Diejenigen, welche die Auferweckung des gekreuzigten Jesus den Menschen verkündeten, brauchten zuerst die eigene Verhüllungserfahrung des Ostermorgens, leer werden für den Glauben. Jetzt lehrte sie der vom Auferweckten ausgehende Geist die lange Gottesgeschichte Israels zu deuten. Sie haben nicht besser studiert, sondern hinter der Geschichte mehr gesehen, die verbergende Hülle fiel weg. Sie waren sich klar, dass sie keine eigenen Konstrukte vorlegten, sondern dass sie nur in der Macht von Gottes Geist redeten, nachdem sie die Finsternis erfahren hatten, welche die inneren Hindernisse fallen liess. Sie waren auch klarsichtig genug für das Geheimnis, dass einige Menschen von diesem Geist ergriffen würden und den Glauben annahmen, andere hingegen nicht; ja, auch Gottes Erwählungswille ist verhüllt. Sie waren sich klar, dass nicht sie, sondern nur Gott selbst die Botschaft zur Geltung bringen kann. Gottes Tun ist nicht der Menschen Tun, aber der Menschen Tun in der Glaubensgemeinschaft muss dahin ausgerichtet werden, dass sich das Wort vom gekreuzigten und auferweckten Jesus selbst Geltung verschaffen kann. Dazu brauchen alle Kirchenglieder zuerst die innere Verhüllungserfahrung im Geist, das Anstossen in ihrer dunklen Grabeshöhle, damit sie Zeit und Raum haben, sich entsprechend zu reinigen, sich erfüllen zu lassen und dem Wort zu dienen: das heisst zu lieben wie der auferweckte Gekreuzigte.

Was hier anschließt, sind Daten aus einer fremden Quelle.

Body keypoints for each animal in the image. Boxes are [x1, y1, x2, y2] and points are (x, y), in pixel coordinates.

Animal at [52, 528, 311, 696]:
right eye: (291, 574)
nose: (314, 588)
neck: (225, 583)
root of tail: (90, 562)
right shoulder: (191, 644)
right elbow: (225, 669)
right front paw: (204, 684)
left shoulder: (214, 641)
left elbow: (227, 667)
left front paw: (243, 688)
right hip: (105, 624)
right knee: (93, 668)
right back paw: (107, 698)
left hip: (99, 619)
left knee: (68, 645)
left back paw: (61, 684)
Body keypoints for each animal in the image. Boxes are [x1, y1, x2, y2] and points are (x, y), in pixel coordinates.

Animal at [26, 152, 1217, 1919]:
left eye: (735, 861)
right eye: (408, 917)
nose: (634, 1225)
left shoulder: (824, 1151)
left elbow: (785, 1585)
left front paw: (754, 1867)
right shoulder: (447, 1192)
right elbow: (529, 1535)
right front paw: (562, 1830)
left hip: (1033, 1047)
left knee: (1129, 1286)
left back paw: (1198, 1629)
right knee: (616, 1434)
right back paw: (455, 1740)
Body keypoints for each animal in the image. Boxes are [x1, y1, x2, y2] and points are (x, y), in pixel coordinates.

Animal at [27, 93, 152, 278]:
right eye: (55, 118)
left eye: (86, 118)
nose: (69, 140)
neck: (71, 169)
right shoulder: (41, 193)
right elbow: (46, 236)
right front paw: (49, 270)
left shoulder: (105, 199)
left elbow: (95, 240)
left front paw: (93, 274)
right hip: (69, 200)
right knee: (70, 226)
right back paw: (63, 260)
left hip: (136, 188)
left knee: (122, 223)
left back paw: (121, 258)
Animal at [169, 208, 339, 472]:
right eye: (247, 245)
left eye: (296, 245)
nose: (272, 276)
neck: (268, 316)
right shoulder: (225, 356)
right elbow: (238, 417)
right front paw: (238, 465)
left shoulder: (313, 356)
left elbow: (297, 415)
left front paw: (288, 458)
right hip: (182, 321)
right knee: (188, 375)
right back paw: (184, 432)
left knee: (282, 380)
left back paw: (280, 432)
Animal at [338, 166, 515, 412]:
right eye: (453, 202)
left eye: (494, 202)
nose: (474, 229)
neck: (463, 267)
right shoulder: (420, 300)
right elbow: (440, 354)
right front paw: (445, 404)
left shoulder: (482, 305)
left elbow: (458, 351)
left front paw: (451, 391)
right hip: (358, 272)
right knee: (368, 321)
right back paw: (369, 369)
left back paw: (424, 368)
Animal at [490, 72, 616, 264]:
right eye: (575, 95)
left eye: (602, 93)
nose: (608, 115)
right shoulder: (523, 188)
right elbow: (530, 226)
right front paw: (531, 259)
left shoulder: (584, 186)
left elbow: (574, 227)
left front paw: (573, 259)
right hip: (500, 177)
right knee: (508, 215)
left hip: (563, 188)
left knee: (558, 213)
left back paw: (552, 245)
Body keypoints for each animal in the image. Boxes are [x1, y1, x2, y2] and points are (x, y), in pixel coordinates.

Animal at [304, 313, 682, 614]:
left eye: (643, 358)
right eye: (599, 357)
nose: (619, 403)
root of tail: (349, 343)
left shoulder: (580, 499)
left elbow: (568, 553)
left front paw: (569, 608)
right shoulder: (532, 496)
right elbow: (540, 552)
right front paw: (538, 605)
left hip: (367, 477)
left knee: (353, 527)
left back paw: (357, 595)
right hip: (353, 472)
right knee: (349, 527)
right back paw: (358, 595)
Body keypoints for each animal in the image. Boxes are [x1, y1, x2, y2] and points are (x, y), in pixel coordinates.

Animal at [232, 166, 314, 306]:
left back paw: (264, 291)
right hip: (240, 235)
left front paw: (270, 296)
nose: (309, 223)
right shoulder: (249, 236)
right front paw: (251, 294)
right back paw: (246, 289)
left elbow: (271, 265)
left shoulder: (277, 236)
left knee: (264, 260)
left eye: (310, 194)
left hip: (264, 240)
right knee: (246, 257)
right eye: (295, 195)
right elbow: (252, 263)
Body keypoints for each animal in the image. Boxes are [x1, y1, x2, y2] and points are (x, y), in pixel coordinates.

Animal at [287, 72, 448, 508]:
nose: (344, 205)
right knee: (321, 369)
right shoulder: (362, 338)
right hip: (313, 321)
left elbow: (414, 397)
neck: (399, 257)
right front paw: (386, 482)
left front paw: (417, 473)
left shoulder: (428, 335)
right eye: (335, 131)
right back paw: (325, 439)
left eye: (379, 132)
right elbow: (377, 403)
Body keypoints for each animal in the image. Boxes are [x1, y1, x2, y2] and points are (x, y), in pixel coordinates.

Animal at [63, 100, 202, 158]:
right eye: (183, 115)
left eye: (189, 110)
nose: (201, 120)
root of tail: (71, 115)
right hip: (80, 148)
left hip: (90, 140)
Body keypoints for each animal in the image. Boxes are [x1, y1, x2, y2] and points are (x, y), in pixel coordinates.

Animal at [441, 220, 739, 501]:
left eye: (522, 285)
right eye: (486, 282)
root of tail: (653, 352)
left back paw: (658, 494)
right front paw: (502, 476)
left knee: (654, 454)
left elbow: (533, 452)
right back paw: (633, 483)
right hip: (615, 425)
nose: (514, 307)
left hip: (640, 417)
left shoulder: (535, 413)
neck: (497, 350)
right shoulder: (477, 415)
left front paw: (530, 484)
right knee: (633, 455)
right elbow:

Wir erkennen jetzt auch, weshalb einer der Jünger in der Verhüllung des dunklen Grabes zu glauben beginnt. Nicht aus eigenem Vermögen, sondern weil Jesus ihn liebte (nicht umgekehrt). Noch ist es ein weiter Weg bis zum vollen Glauben, aber die Brücke ist geschlagen, weil die Liebe sich ihm konkret gezeigt hatte. Der geliebte Jünger kann seine Erfahrung der Taten und Worte Jesu von Gottes Heil und Nähe durchgehen und entdecken, dass sie bis ins Letzte wahr geworden sind. Jesus ist der Sendbote des wahren Gottes, so sehr verkannt. An Jesus, dem aus, mit und in Gott Liebenden, hat sich die Liebe, die Gott ist, als neu schöpfende Herrlichkeit bewahrheitet.

Wir Glaubende sind heute ebenso auf die tiefe Erfahrung der dunklen Grabeshöhle angewiesen als JüngerInnen, genau so wie damals Petrus und der geliebte Jünger. Sie allein führt uns in die anbetende Ehrfurcht vor dem Gott des Lebens, weil sie zwingt, uns zu leeren von unseren Vorstellungen, Wünschen, Erwartungen, ungeeigneten Gottesbildern. Da sich der wahre Gott im seinem gekreuzigten und auferweckten Sohn wahrhaftig geoffenbart hat, hat dies für uns Folgen. Die Welt scheint vielleicht gottlos, ist sie aber nicht. Wir dürfen schon wissen, dass die Mächte des Todes, der Sünde, der Destruktivität trotz ihrem Machtgehabe nie siegen können. Wir müssen nicht aus der Welt fliehen. Gottes rettende Gegenwart trägt das Leben, aber verhüllt auf Hoffnung hin. Wir müssen nicht unterschlagen, dass unsere Lebenswelt zwiespältig ist, selbst unsere besten Seiten und gute Verhältnisse sind brüchig. Dem sind wir ausgesetzt, denn noch sind wir wie die beiden Jünger auf dem Weg. „Sie gingen wieder nach Hause“; einfach so? Nein, wir wissen, dass sie vielmehr schon auf dem Weg zum Vater waren, wie wir heute, begleitet vom Auferweckten, der in seiner erhöhten Herrlichkeit unser aller Vollendung schon in sich trägt. Noch ist sie verhüllt, aber hier ist Gottes Samenkorn, Minimalpräsenz mit Maximalhoffnung. Amen.